Calm down, Phillip Cheung! I am not starting Fourth Baby negotiations. Honestly, I'd be quite happy to never be pregnant or give birth again. But I would joyfully grow this family, if that is the path the Lord has in mind for us. I would adopt, I THINK I would foster, I'd let college student cousins live downstairs, I think I would even host foreign exchange students. I actually think this is something that Phillip and I are good at, sort of gathering people in. Ish. I don't know. I guess it's more that both of us want to provide a place for people, and feed them, listen to them, entertain them. Something like that. It's the whole idea behind the bakery. It's why we bought this giant house. I hope there are always people to upset the symmetry and make me figure out how we're all going to fit in the car. 

 


This post was NOT sponsored by Cupcake Prosecco but it SHOULD have been

I had a fabulous Thanksgiving, Internet. It was delicious, delightful, and rawther drinky. A long time ago I was into this book called Things You Need To Be Told by the Etiquette Grrls - oh dear, I seem to have fallen into an Amazon reviewer wormhole. People think this book is pretentious! People think gin and tonics are boring! People are not fans of Random Capitalization! (QUELLE HORREUR!) Well, here's my contribution to the reviews: LIGHTEN UP! 

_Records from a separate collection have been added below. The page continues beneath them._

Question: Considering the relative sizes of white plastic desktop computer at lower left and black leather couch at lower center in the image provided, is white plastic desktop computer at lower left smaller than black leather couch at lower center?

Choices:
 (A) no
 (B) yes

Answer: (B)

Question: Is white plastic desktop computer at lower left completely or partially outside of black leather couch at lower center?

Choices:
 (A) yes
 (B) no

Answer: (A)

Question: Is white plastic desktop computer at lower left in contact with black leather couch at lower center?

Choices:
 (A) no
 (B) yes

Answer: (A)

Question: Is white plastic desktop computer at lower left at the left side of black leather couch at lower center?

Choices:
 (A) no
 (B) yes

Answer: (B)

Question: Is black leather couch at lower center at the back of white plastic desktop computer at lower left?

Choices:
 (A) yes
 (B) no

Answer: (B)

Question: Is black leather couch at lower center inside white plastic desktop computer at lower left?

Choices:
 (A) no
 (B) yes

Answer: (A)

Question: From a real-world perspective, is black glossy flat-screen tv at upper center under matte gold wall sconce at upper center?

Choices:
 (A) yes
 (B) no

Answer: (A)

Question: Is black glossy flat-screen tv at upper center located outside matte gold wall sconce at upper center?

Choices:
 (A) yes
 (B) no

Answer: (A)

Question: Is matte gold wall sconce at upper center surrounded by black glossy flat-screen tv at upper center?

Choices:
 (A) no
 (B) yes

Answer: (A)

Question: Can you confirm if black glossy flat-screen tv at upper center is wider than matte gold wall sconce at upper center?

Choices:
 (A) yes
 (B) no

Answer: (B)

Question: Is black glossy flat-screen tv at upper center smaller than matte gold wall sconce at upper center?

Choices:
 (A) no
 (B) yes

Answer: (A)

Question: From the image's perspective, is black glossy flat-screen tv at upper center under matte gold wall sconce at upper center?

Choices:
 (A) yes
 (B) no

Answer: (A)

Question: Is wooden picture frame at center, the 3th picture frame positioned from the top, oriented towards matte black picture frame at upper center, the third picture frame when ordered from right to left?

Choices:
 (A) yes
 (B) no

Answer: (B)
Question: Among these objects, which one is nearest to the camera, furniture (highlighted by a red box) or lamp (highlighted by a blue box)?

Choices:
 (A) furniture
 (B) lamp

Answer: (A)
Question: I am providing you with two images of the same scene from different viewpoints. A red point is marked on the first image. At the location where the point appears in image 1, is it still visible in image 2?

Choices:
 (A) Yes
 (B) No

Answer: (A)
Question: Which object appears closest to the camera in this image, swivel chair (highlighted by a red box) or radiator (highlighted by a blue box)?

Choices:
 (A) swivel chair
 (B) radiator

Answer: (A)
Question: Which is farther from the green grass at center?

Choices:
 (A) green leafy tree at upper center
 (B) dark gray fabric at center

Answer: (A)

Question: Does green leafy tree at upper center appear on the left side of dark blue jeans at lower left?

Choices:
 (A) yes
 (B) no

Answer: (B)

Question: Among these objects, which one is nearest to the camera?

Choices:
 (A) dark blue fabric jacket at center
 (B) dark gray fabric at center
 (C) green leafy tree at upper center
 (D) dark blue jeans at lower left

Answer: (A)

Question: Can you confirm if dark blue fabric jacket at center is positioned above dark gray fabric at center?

So ANYWAY, I was super into this hilariously pretentious etiquette book and one of the things the authors recommend as a good time is A Very Boozy Thanksgiving, wherein you invite all your orphaned friends for a giant (and very boozy) dinner. I have always wanted to do this, but it's sort of unseemly to do in front of your grandmother, right?

BUT! This Thanksgiving? I opened the wine before dinner at my in-laws'. As the only real wine drinker at the gathering you feel a little silly opening the wine at, say, 2pm, but C'MON IT'S THANKSGIVING. You guys, I have the best in-laws. I stood on a chair to get the bottle down from the fancy rack and they're all, "Yes! Open it!" And it's THANKSGIVING, but they don't want you to help, they don't even really seem to care if you keep an eye on your own children, you're just supposed to sit down and relax and maybe read the Black Friday ads. The most I've ever done at my in-laws' is set the table, and that's not for lack of TRYING to help, lest you think I am a lazypants. No, I'm offering to help cook, to wash dishes, to wipe up, wipe down, clear, what have you, and they just act like I'm really super duper hilarious. Wash dishes? HO HO! Go sit down and put your feet up! FIL will do the dishes! He LIKES doing the dishes!

Yeah. Good times. I also like holidays at my in-laws' because Phillip has a pair of college age cousins I find charming and hysterical and one of my very favorite Thanksgiving Quotes was when the college senior said, "So Phillip, you're like, what? 28?" HAAAAAAA!!! HA! HA! HA!

(That means they think I'm 27!)

Oh wait! I forgot to tell you about Thanksgiving EVE aka Phillip's Last Day of Work! It was splendid. My sisters and one of my BILs came over after the kids went to bed and we put away two trays of nachos, half a pan of easy toffee bars, some red wine, and a bottle of Cupcake Prosecco. YOU GUYS. I have never been a big fan of white and/or sparkling wine. I mean, if there's nothing else, I'll drink it. But it's not my favorite, and when there are toasts I usually take a few sips of champagne and move on to the good stuff. HOWEVER. Cupcake Prosecco was quite possibly the most delicious thing I tasted all week and OH MY perhaps I should fork over a few extra dollars when I go to buy something champagne-like! I wanted to get something nice to celebrate and it was lovely. 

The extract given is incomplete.